Now, in middle-age, I look back and wonder — Who was that skinny kid? The one in the photo taken in girlfriend Tessa’s bedroom, where she dressed him up in a skinny tie and tight-pegged pants tapering to a pair of high-heeled Beatle boots, christening him “the hottest trick in Noe Valley.”

Was he: An aspiring writer and journalist? A wayward, college-educated youth in search of himself? A promiscuous lothario prowling the corners of the punk underground in search of casual sex, so easy to come by in the free-wheeling San Francisco of the 70’s? All of the above?

Whoever he was, I envy his freedom, his sex appeal, his cynical, smart-ass sense of humor and — most of all—his head of wavy blue-black hair.

Random memories come back in fits and starts: the first time I got laid… a girlfriend’s hairless transvestite roommate who turned tricks in the Tenderloin… the time I interviewed Jello Biafra of the Dead Kennedy’s when he ran for mayor of San Francisco. (He got 3 and half percent of the vote!)
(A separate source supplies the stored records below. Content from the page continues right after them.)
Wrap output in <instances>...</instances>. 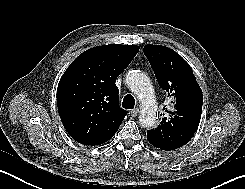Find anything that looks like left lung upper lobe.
I'll return each instance as SVG.
<instances>
[{
    "label": "left lung upper lobe",
    "instance_id": "5c2ea615",
    "mask_svg": "<svg viewBox=\"0 0 245 189\" xmlns=\"http://www.w3.org/2000/svg\"><path fill=\"white\" fill-rule=\"evenodd\" d=\"M143 51L160 87L168 92L174 104L172 111H166L168 118L164 117L157 128L147 131V140L156 148L174 150L189 142L198 128L202 90L190 65L174 50L146 45Z\"/></svg>",
    "mask_w": 245,
    "mask_h": 189
}]
</instances>
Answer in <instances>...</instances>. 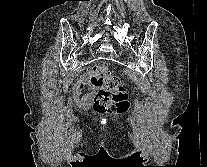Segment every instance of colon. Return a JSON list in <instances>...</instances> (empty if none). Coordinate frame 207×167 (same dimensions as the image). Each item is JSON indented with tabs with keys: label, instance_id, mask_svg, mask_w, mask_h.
Returning <instances> with one entry per match:
<instances>
[{
	"label": "colon",
	"instance_id": "obj_1",
	"mask_svg": "<svg viewBox=\"0 0 207 167\" xmlns=\"http://www.w3.org/2000/svg\"><path fill=\"white\" fill-rule=\"evenodd\" d=\"M91 82L100 89L93 103L97 112L110 110L122 113L127 109L129 101L124 82L114 75L104 63H99L94 67Z\"/></svg>",
	"mask_w": 207,
	"mask_h": 167
}]
</instances>
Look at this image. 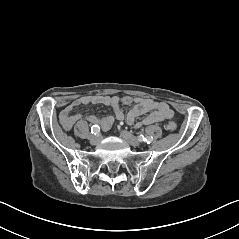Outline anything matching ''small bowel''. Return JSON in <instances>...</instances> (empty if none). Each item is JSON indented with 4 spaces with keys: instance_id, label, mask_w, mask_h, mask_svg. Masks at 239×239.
Returning a JSON list of instances; mask_svg holds the SVG:
<instances>
[{
    "instance_id": "c3829d8e",
    "label": "small bowel",
    "mask_w": 239,
    "mask_h": 239,
    "mask_svg": "<svg viewBox=\"0 0 239 239\" xmlns=\"http://www.w3.org/2000/svg\"><path fill=\"white\" fill-rule=\"evenodd\" d=\"M120 102L131 106L126 116L120 108ZM89 104L110 106L112 114L105 117L82 113L73 114V110L76 107ZM143 115L146 116L140 122H137V118ZM173 117L174 111L164 101L132 96H124L120 99L118 96L90 95L80 97L67 105L60 114V121L65 130H70L72 126L80 120H85L91 124L98 125L99 128L101 127L103 130H107L113 125L115 120H123L124 118H126L129 124L139 127L161 122Z\"/></svg>"
}]
</instances>
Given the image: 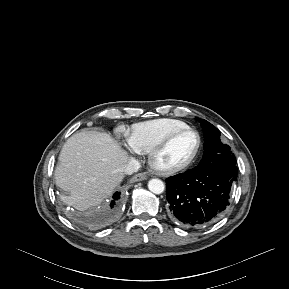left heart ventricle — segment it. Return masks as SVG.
Here are the masks:
<instances>
[{"label": "left heart ventricle", "instance_id": "b2bd125f", "mask_svg": "<svg viewBox=\"0 0 289 289\" xmlns=\"http://www.w3.org/2000/svg\"><path fill=\"white\" fill-rule=\"evenodd\" d=\"M197 136L192 132H185L175 137L165 150L158 156L161 166H173L187 160L195 151Z\"/></svg>", "mask_w": 289, "mask_h": 289}]
</instances>
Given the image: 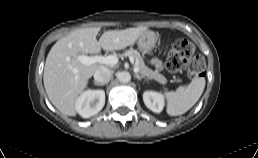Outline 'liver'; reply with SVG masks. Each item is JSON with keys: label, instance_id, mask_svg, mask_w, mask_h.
I'll list each match as a JSON object with an SVG mask.
<instances>
[{"label": "liver", "instance_id": "liver-1", "mask_svg": "<svg viewBox=\"0 0 258 158\" xmlns=\"http://www.w3.org/2000/svg\"><path fill=\"white\" fill-rule=\"evenodd\" d=\"M147 27L109 30L97 41L99 27L81 28L58 40L46 58L43 81L51 103L64 115L76 114L75 102L102 65H85L80 55L121 50L135 43Z\"/></svg>", "mask_w": 258, "mask_h": 158}]
</instances>
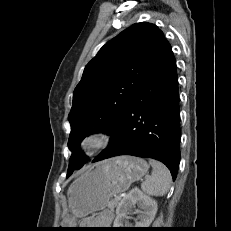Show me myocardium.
Returning <instances> with one entry per match:
<instances>
[{"instance_id":"f54148a6","label":"myocardium","mask_w":231,"mask_h":231,"mask_svg":"<svg viewBox=\"0 0 231 231\" xmlns=\"http://www.w3.org/2000/svg\"><path fill=\"white\" fill-rule=\"evenodd\" d=\"M111 142V134L105 130H95L86 134L79 142L83 153L94 154L106 148Z\"/></svg>"}]
</instances>
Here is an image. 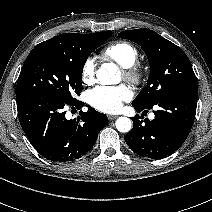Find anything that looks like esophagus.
Listing matches in <instances>:
<instances>
[{"label": "esophagus", "mask_w": 212, "mask_h": 212, "mask_svg": "<svg viewBox=\"0 0 212 212\" xmlns=\"http://www.w3.org/2000/svg\"><path fill=\"white\" fill-rule=\"evenodd\" d=\"M117 117H118V116H116V115H109V116H108V119H109V120H115Z\"/></svg>", "instance_id": "obj_1"}]
</instances>
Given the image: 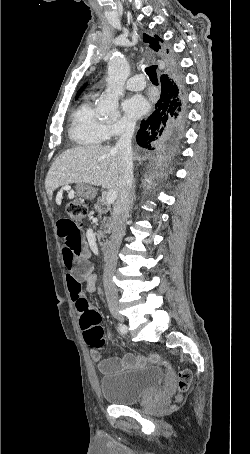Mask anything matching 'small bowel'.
<instances>
[{"mask_svg": "<svg viewBox=\"0 0 250 454\" xmlns=\"http://www.w3.org/2000/svg\"><path fill=\"white\" fill-rule=\"evenodd\" d=\"M58 234L62 241V256L66 272V281L72 302L79 315L87 309L93 308L85 292L91 293L96 288V274L89 260L88 244L78 226L68 219H60L57 223ZM91 356L97 363L100 372L112 373L122 368L135 365L137 361L132 356L123 359H103L98 350H92ZM148 361H157L155 354L147 357Z\"/></svg>", "mask_w": 250, "mask_h": 454, "instance_id": "1", "label": "small bowel"}]
</instances>
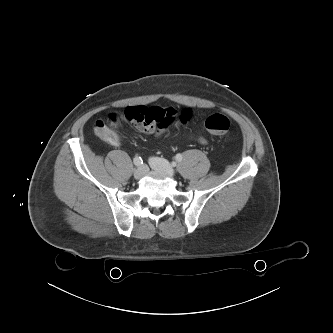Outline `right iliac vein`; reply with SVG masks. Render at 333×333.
<instances>
[{
  "label": "right iliac vein",
  "mask_w": 333,
  "mask_h": 333,
  "mask_svg": "<svg viewBox=\"0 0 333 333\" xmlns=\"http://www.w3.org/2000/svg\"><path fill=\"white\" fill-rule=\"evenodd\" d=\"M146 173V167L145 166H140L134 171V178L135 179H140L142 178Z\"/></svg>",
  "instance_id": "1"
}]
</instances>
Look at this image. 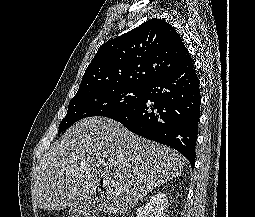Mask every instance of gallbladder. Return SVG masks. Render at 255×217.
<instances>
[{
	"label": "gallbladder",
	"mask_w": 255,
	"mask_h": 217,
	"mask_svg": "<svg viewBox=\"0 0 255 217\" xmlns=\"http://www.w3.org/2000/svg\"><path fill=\"white\" fill-rule=\"evenodd\" d=\"M98 198L88 197L79 204L72 206L69 210V217H92L97 211Z\"/></svg>",
	"instance_id": "bac80fb5"
}]
</instances>
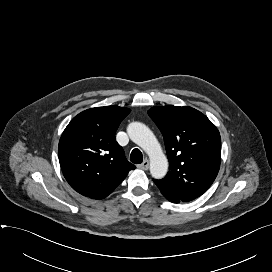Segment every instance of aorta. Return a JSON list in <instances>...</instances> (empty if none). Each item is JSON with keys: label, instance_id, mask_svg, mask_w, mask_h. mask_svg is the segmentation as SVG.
I'll list each match as a JSON object with an SVG mask.
<instances>
[{"label": "aorta", "instance_id": "1", "mask_svg": "<svg viewBox=\"0 0 272 272\" xmlns=\"http://www.w3.org/2000/svg\"><path fill=\"white\" fill-rule=\"evenodd\" d=\"M127 133L148 154L152 177L163 178L168 171V160L153 132L143 123L132 122L127 127Z\"/></svg>", "mask_w": 272, "mask_h": 272}]
</instances>
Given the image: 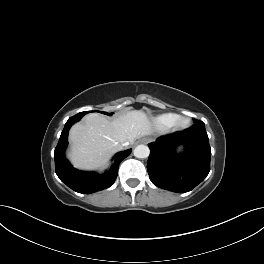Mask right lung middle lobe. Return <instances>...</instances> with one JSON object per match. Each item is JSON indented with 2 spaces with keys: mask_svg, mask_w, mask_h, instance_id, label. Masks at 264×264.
I'll use <instances>...</instances> for the list:
<instances>
[{
  "mask_svg": "<svg viewBox=\"0 0 264 264\" xmlns=\"http://www.w3.org/2000/svg\"><path fill=\"white\" fill-rule=\"evenodd\" d=\"M88 112H90V111H88ZM87 111L86 112H80V113H78V115H85L86 113H88ZM102 114H106V115H111L112 113H107V112H101Z\"/></svg>",
  "mask_w": 264,
  "mask_h": 264,
  "instance_id": "dd1d6c3e",
  "label": "right lung middle lobe"
}]
</instances>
What was and could have been I could have stayed in Texas after college, journalism degree in hand, and moved to an isolated hick town to pursue an inglorious career as a newspaper journalist (would I have earned a Pulitzer for my insightful profiles of west Texas cowboys and cattle ranchers?). But I was rescued from that fate when my friend Jim called one day and convinced me that California was the place to be and punk rock living was the life for me.

Actually, I was the one to decide that punk rock living was the life for me. I had been involved in the tiny punk scene in Austin as a pathetic dilletante. When I moved to San Francisco, I pursued the hard core punk lifestyle with dedicated abandon.
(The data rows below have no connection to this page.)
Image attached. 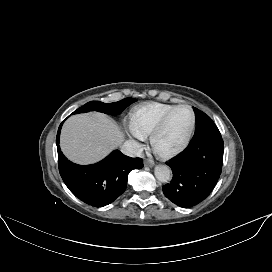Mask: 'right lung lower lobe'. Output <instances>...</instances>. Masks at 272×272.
Masks as SVG:
<instances>
[{"label":"right lung lower lobe","instance_id":"1","mask_svg":"<svg viewBox=\"0 0 272 272\" xmlns=\"http://www.w3.org/2000/svg\"><path fill=\"white\" fill-rule=\"evenodd\" d=\"M61 126L62 123L57 132L56 143L59 172L64 183L76 197L91 206L103 207L110 204L125 191L129 172L143 167V160L128 157L115 150L93 165L72 163L60 150Z\"/></svg>","mask_w":272,"mask_h":272}]
</instances>
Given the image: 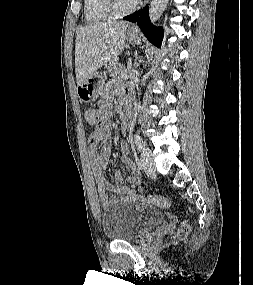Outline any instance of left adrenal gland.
<instances>
[{
  "label": "left adrenal gland",
  "instance_id": "a2214340",
  "mask_svg": "<svg viewBox=\"0 0 253 285\" xmlns=\"http://www.w3.org/2000/svg\"><path fill=\"white\" fill-rule=\"evenodd\" d=\"M141 61H142L141 59H139L138 57H136V59H135V64H134L135 68H137V67L140 65Z\"/></svg>",
  "mask_w": 253,
  "mask_h": 285
}]
</instances>
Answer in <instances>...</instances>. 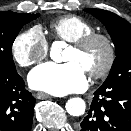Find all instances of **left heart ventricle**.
<instances>
[{"instance_id": "1", "label": "left heart ventricle", "mask_w": 131, "mask_h": 131, "mask_svg": "<svg viewBox=\"0 0 131 131\" xmlns=\"http://www.w3.org/2000/svg\"><path fill=\"white\" fill-rule=\"evenodd\" d=\"M106 57V49L102 43H95L84 52H78L73 48H69L65 61L77 62L85 72L96 70L102 66Z\"/></svg>"}]
</instances>
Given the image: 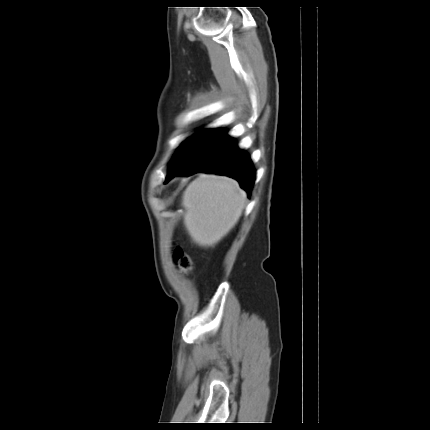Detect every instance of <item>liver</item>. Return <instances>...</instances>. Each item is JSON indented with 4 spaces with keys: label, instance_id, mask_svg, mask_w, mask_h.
<instances>
[{
    "label": "liver",
    "instance_id": "1",
    "mask_svg": "<svg viewBox=\"0 0 430 430\" xmlns=\"http://www.w3.org/2000/svg\"><path fill=\"white\" fill-rule=\"evenodd\" d=\"M246 203V193L236 180L200 174L185 190V226L200 246H213L237 223Z\"/></svg>",
    "mask_w": 430,
    "mask_h": 430
}]
</instances>
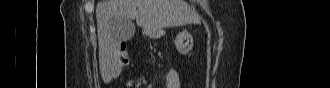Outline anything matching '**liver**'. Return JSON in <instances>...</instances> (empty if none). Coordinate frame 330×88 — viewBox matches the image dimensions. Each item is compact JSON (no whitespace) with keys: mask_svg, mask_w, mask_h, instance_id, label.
Instances as JSON below:
<instances>
[{"mask_svg":"<svg viewBox=\"0 0 330 88\" xmlns=\"http://www.w3.org/2000/svg\"><path fill=\"white\" fill-rule=\"evenodd\" d=\"M96 19L100 72L108 83L121 42L115 25L136 19L143 33L149 35L156 29L193 22L196 16L184 0H103L97 3Z\"/></svg>","mask_w":330,"mask_h":88,"instance_id":"liver-1","label":"liver"}]
</instances>
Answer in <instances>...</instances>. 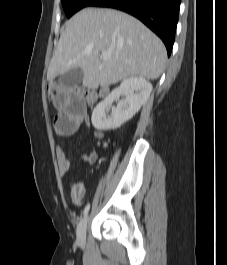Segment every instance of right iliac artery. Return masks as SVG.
Instances as JSON below:
<instances>
[{
	"instance_id": "right-iliac-artery-1",
	"label": "right iliac artery",
	"mask_w": 227,
	"mask_h": 265,
	"mask_svg": "<svg viewBox=\"0 0 227 265\" xmlns=\"http://www.w3.org/2000/svg\"><path fill=\"white\" fill-rule=\"evenodd\" d=\"M89 209H90V204H88V205L85 206V208L83 210V214H82L83 217H85L87 215Z\"/></svg>"
}]
</instances>
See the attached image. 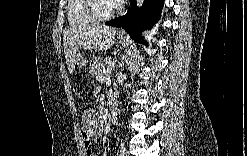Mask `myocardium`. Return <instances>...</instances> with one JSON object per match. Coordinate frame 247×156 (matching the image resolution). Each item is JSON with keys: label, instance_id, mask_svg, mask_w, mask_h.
<instances>
[{"label": "myocardium", "instance_id": "1", "mask_svg": "<svg viewBox=\"0 0 247 156\" xmlns=\"http://www.w3.org/2000/svg\"><path fill=\"white\" fill-rule=\"evenodd\" d=\"M99 1L89 0L86 3V11L87 14L94 20V22L103 23L106 21H110L116 17H118L122 12L121 5H116L114 11L108 15H101L98 13L97 4Z\"/></svg>", "mask_w": 247, "mask_h": 156}]
</instances>
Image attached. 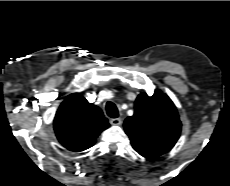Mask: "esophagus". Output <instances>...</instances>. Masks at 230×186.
Listing matches in <instances>:
<instances>
[{
	"label": "esophagus",
	"instance_id": "1",
	"mask_svg": "<svg viewBox=\"0 0 230 186\" xmlns=\"http://www.w3.org/2000/svg\"><path fill=\"white\" fill-rule=\"evenodd\" d=\"M110 123L114 126H119L121 125L122 121L120 118H113L110 120Z\"/></svg>",
	"mask_w": 230,
	"mask_h": 186
}]
</instances>
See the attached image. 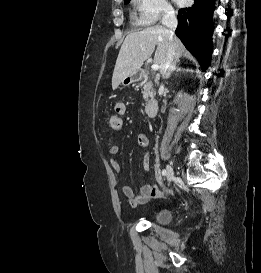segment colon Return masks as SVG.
Masks as SVG:
<instances>
[{
  "label": "colon",
  "mask_w": 261,
  "mask_h": 273,
  "mask_svg": "<svg viewBox=\"0 0 261 273\" xmlns=\"http://www.w3.org/2000/svg\"><path fill=\"white\" fill-rule=\"evenodd\" d=\"M108 126L113 130H119L122 127V119L118 114H113L108 119Z\"/></svg>",
  "instance_id": "obj_1"
}]
</instances>
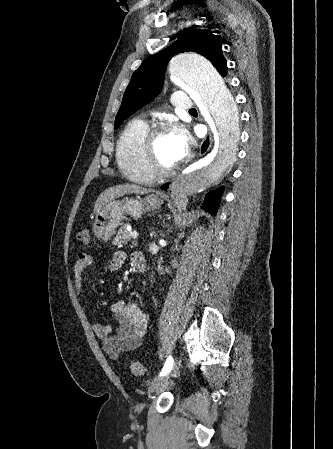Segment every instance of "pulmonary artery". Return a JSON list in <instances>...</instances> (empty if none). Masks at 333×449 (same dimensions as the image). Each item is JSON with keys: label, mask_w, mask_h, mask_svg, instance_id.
I'll list each match as a JSON object with an SVG mask.
<instances>
[{"label": "pulmonary artery", "mask_w": 333, "mask_h": 449, "mask_svg": "<svg viewBox=\"0 0 333 449\" xmlns=\"http://www.w3.org/2000/svg\"><path fill=\"white\" fill-rule=\"evenodd\" d=\"M173 103L176 107L184 110H190L193 107V102L189 94L185 91H177L173 94Z\"/></svg>", "instance_id": "obj_1"}]
</instances>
Jim wanted to move to San Francisco to pursue the “gay lifestyle” villified to great extent by televangelists and former beauty queens of the day, a life consisting largely of pounding disco and equally pounding sex.
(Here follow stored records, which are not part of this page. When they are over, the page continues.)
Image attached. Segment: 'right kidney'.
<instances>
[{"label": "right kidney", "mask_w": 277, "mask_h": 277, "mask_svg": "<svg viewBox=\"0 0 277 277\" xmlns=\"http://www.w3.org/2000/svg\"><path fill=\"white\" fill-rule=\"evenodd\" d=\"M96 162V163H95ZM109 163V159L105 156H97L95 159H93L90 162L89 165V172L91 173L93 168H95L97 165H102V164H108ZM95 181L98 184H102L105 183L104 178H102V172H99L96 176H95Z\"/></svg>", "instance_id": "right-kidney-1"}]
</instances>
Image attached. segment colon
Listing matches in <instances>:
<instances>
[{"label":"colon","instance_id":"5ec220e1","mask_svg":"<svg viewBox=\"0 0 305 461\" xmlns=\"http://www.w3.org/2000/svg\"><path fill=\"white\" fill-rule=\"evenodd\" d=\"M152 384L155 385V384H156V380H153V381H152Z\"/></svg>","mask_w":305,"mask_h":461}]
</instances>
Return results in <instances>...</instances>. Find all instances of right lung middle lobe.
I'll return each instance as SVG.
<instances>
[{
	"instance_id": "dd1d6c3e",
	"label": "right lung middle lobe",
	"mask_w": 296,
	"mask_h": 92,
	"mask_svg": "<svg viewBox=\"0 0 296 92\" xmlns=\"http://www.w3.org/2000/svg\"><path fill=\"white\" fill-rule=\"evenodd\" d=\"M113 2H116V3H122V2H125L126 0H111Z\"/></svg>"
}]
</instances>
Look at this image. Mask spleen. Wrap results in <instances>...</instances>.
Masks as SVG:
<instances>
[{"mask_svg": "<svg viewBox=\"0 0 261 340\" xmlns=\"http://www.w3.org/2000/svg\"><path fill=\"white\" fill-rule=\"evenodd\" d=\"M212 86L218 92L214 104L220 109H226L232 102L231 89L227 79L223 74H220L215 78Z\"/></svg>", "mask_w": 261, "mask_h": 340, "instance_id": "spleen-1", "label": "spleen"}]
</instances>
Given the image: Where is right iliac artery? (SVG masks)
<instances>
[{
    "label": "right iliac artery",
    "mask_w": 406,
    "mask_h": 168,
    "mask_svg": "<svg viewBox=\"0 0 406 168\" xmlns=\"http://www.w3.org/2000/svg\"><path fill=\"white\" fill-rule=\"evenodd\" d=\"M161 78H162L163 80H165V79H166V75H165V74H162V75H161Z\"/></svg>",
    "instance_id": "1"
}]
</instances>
He didn’t think much of my punk rock aspirations, preferring the corporate life by day and the life of anonymous anal intercourse by night. My punk rock endeavors were, presumably, not on par with his sex club exploits.

In the Beginning

My new life as a punk rocker began in the sketchy Mission district of San Francisco. The Mission cholos found us inviting targets in our weird clothing and crazy-color hair. Since our anger was all feigned attitude and pretense, we were basically defenseless wimps.

First, I was mugged after I had been in The City for a month or two. I was walking east down 24th Street back to my Mission District apartment after midnight on a Sunday, perfectly straight, not stoned or drunk.

The street was dimly lit and, I thought, deserted ? except for five chicano youths who knew an easy mark when they saw one. They crossed to my side of the street around Harrison, surrounded me, then made me look down. They asked me for my my wallet, which I gave them without hesitation. I handed it to one of them who opened it up, took out the five or six dollars it held, and handed it back to me. Then they left, as suddenly and silently as they came.

A few weeks later, my two roommates and I were out on a Friday night to get some beer at a local convenience store. A large latino male wearing a dishwasher’s uniform approached us in a seemingly friendly fashion and began speaking in Spanish. He was obviously drunk. He put his arms around me and one of my roommates in an apparent gesture of comaraderie. The next thing we knew, crack! He banged our heads together like two walnuts, then took a swing at my other roommate, catching him square on the cheek with a wide haymaker. From across the street, a female voice called out with concern, “Jose, Jose.” Jose, fortunately for us, heeded the call and staggered away without inflicting further harm on me and my beerseeking roommates.

I quickly realized that I wasn’t having a bad week or two, but that this was how things went for punk rockers in the Mission. The last straw came when someone threw a beer bottle at me and called me “freak of the week” for wearing a peppermint striped jacket. Not wanting to tempt fate, I high-tailed it Noe Valley. White, bland and safe Noe Valley.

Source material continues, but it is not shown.